You can use the following hint to force PolarDB-X to use lookup joins and specify the join order:
/*+TDDL:BKA_JOIN(table_outer, table_inner)*/ SELECT ...The inner table of a lookup join must be a single table instead of the result of joining multiple tables.
Sort-Merge Join
Sort-merge join is another join algorithm for equi joins. A sort-merge join is reliant on the orders of the input rows in the left and right tables. The input rows must be sorted based on the join key. A sort-merge join works in the following way:
Uses MergeSort or MemSort to sort the input rows.
Compares the input rows in the left and right tables by using the following methods:
Matches the current right row against the next left row If the join key of the current left row is smaller than that of the current right row.
Matches the current left row against the next right row If the join key of the current right row is smaller than that of the current left row.
Merges the left and right rows if the two rows have the same join key and the join condition is met, and then returns the result.
The following code block provides an example of Sort-Merge Join:
> EXPLAIN SELECT * FROM partsupp, supplier WHERE ps_suppkey = s_suppkey ORDER BY s_suppkey;
SortMergeJoin(condition="ps_suppkey = s_suppkey", type="inner")
MergeSort(sort="ps_suppkey ASC")
LogicalView(tables="QIMU_0000_GROUP,QIMU_0001_GROUP.partsupp_[0-7]", shardCount=8, sql="SELECT * FROM `partsupp` AS `partsupp` ORDER BY `ps_suppkey`")
MergeSort(sort="s_suppkey ASC")
LogicalView(tables="QIMU_0000_GROUP,QIMU_0001_GROUP.supplier_[0-7]", shardCount=8, sql="SELECT * FROM `supplier` AS `supplier` ORDER BY `s_suppkey`")Pay attention to the MergeSort operator in the preceding execution plan and the ORDER BY operator that is pushed down. These operators are used to ensure that the input rows in the left and right tables of a sort-merge join are sorted based on the join key s_suppkey (ps_suppkey).
Sort-merge join is not the optimal join algorithm because it must sort input rows first. However, the user may want to sort the query result based on the join key, as shown in the preceding example. In this case, sort-merge join is the optimal choice.
You can use the following hint to force PolarDB-X to use sort-merge joins:
/*+TDDL:SORT_MERGE_JOIN(table_a, table_b)*/ SELECT ...Join order
In scenarios where multiple tables are joined, the optimizer must decide the order in which the tables are joined. This is because the join order affects the size of the intermediate result set and the cost of the execution plan.
For example, a JOIN operation is performed on four tables and the JOIN operation is not pushed down. In this case, the following join trees are applicable. In addition, the four tables can be sorted in up to 24 ways. As a result, up to 72 different join orders are available. 
PolarDB-X uses an adaptive strategy to create the optimal execution plan for a given JOIN operation that is performed on N tables.

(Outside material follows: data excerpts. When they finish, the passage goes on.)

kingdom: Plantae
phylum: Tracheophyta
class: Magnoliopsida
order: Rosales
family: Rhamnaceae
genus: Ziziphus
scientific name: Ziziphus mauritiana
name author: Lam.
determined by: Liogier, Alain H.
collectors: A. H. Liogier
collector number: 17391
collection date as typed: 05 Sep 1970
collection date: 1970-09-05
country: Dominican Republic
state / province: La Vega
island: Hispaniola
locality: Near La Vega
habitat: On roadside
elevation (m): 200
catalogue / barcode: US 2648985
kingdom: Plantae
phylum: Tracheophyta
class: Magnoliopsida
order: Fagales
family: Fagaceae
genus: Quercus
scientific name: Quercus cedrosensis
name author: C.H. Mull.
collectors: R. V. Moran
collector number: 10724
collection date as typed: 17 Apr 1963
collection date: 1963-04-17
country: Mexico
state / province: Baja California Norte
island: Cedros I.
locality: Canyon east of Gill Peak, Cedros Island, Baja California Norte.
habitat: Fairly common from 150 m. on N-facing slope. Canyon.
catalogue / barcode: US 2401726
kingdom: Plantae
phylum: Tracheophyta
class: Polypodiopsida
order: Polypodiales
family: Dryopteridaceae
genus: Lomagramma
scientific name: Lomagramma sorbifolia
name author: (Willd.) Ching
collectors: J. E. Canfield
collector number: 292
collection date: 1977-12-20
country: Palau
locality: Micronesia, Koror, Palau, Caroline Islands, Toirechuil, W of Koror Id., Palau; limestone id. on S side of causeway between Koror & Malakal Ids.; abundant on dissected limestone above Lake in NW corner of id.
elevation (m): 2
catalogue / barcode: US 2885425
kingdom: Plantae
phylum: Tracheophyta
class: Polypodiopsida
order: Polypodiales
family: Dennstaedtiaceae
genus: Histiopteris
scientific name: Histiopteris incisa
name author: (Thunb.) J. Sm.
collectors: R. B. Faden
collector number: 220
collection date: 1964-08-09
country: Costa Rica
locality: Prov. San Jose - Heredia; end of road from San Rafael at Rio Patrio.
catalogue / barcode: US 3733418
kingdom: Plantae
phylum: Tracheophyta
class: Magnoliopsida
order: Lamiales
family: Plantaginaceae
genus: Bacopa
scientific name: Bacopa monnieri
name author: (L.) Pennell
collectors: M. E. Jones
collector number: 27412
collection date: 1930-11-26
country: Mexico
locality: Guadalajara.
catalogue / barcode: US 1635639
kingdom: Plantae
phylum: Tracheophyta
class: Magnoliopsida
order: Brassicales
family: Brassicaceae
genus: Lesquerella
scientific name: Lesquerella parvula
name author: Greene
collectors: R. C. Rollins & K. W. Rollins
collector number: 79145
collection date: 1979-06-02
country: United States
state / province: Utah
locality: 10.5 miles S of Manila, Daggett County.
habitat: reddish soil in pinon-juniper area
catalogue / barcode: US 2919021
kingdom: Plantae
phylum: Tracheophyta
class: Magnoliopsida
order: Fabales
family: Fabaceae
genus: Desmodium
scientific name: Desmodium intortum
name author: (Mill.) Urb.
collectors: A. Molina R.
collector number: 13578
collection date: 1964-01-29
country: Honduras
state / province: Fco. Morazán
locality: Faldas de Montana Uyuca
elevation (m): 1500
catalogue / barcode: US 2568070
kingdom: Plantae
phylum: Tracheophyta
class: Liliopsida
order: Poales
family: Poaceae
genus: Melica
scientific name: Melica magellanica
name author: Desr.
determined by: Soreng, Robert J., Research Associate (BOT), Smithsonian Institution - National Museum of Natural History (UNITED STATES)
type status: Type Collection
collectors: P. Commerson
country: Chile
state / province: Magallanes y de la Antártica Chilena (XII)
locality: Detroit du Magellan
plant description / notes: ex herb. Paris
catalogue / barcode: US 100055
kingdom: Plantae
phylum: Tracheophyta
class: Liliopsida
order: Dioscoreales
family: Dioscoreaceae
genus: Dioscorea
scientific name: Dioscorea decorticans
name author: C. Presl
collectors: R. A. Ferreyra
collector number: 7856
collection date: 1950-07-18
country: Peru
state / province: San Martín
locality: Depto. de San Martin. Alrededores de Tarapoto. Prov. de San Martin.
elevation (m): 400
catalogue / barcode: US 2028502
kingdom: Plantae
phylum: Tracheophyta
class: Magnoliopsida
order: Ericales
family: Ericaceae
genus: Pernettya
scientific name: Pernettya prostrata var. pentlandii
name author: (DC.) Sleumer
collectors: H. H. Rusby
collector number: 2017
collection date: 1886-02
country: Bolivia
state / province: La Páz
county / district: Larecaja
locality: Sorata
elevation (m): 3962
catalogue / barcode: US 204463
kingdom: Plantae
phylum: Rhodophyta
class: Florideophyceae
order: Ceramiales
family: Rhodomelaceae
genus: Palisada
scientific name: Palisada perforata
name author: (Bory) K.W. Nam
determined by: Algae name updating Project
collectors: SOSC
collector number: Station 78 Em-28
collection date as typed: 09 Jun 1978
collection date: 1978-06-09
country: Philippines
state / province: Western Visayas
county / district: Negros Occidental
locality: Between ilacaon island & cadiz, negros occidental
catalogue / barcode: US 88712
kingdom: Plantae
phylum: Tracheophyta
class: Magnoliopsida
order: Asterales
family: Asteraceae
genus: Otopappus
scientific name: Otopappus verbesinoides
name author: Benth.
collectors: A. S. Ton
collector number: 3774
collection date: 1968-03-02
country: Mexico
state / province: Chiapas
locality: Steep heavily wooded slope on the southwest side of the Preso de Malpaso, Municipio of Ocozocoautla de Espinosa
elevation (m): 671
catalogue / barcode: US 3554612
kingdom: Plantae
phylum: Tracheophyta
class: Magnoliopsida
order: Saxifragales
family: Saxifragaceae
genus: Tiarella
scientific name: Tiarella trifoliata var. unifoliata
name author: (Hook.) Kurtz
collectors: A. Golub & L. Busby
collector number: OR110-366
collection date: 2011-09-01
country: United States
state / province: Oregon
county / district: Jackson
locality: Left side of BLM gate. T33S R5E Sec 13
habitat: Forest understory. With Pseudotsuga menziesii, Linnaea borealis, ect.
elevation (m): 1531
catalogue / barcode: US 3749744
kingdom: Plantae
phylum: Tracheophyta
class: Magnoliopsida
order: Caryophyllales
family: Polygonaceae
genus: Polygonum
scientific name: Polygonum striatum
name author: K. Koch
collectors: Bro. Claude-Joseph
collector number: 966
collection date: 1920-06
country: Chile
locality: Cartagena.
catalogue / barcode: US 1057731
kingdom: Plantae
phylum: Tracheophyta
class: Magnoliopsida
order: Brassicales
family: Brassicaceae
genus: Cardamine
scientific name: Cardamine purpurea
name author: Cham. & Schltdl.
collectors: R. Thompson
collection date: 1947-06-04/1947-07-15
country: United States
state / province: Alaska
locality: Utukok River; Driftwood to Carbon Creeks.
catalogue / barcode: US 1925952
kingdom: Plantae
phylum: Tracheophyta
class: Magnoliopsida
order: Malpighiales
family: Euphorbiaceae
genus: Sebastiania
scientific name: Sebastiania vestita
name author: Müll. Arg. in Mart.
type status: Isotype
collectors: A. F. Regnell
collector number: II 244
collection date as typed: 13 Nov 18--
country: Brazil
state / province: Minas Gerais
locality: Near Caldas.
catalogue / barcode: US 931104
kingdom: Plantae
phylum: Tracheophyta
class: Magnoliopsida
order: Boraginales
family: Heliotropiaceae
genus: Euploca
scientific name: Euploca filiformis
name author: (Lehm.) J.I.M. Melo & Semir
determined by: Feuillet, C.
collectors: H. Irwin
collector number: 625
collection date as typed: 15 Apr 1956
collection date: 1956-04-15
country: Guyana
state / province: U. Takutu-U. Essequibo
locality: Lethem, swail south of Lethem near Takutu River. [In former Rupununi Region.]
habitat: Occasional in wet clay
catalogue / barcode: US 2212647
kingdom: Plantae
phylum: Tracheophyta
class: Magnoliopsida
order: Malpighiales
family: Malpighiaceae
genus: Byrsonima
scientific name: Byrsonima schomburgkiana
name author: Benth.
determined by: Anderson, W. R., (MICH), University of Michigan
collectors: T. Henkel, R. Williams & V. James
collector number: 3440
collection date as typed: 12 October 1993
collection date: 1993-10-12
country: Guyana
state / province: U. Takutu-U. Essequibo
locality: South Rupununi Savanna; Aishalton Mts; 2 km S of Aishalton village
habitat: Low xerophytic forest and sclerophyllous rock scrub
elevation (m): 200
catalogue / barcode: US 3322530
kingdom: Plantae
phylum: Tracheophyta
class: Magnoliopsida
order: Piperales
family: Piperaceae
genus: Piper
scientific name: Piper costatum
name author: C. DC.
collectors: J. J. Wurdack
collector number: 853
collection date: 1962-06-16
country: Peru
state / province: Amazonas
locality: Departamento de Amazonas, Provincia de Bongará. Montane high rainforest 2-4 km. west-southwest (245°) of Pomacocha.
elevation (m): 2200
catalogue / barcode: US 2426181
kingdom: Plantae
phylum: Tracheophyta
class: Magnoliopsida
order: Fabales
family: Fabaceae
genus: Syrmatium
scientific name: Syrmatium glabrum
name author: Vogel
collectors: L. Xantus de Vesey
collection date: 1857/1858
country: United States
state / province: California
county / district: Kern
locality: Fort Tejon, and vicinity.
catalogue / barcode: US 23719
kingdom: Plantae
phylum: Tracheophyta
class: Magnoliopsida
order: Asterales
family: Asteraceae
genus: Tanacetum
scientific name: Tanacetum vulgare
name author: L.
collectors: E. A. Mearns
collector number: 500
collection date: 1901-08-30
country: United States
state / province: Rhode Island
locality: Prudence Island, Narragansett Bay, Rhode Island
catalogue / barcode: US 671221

If the JOIN operation is not pushed down and the value of N is small, the bushy tree is used to create the optimal execution plan.
If the JOIN operation is not pushed down and the value of N is large, the zig-zag or left-deep tree is used to create the optimal execution plan. This reduces the number of times of numerations and cost.
PolarDB-X uses a cost-based optimizer to select the join order that incurs the lowest cost. For more information, see Query optimizers.
In addition, different join algorithms have different preferences for the left and right tables. For example, the right table of a hash join is the inner table and is used to create a hash table. Therefore, specify the table that contains less data as the right table. The cost-based optimizer also has similar preferences.
PolarDB-X supports various join algorithms. The optimizer selects a proper join algorithm based on the collected statistics. The following table describes the scenarios where the join algorithms are applicable.
Join algorithm | Scenario |
NLJoin | Non-equi joins. |
HashJoin | Hash join is used for most equi joins unless the data is severely skewed. |
BKAJoin | The outer table contains a small amount of data. The inner table contains a large amount of data. |
Sort-Merge-Join | The data is severely skewed or the data is already sorted. |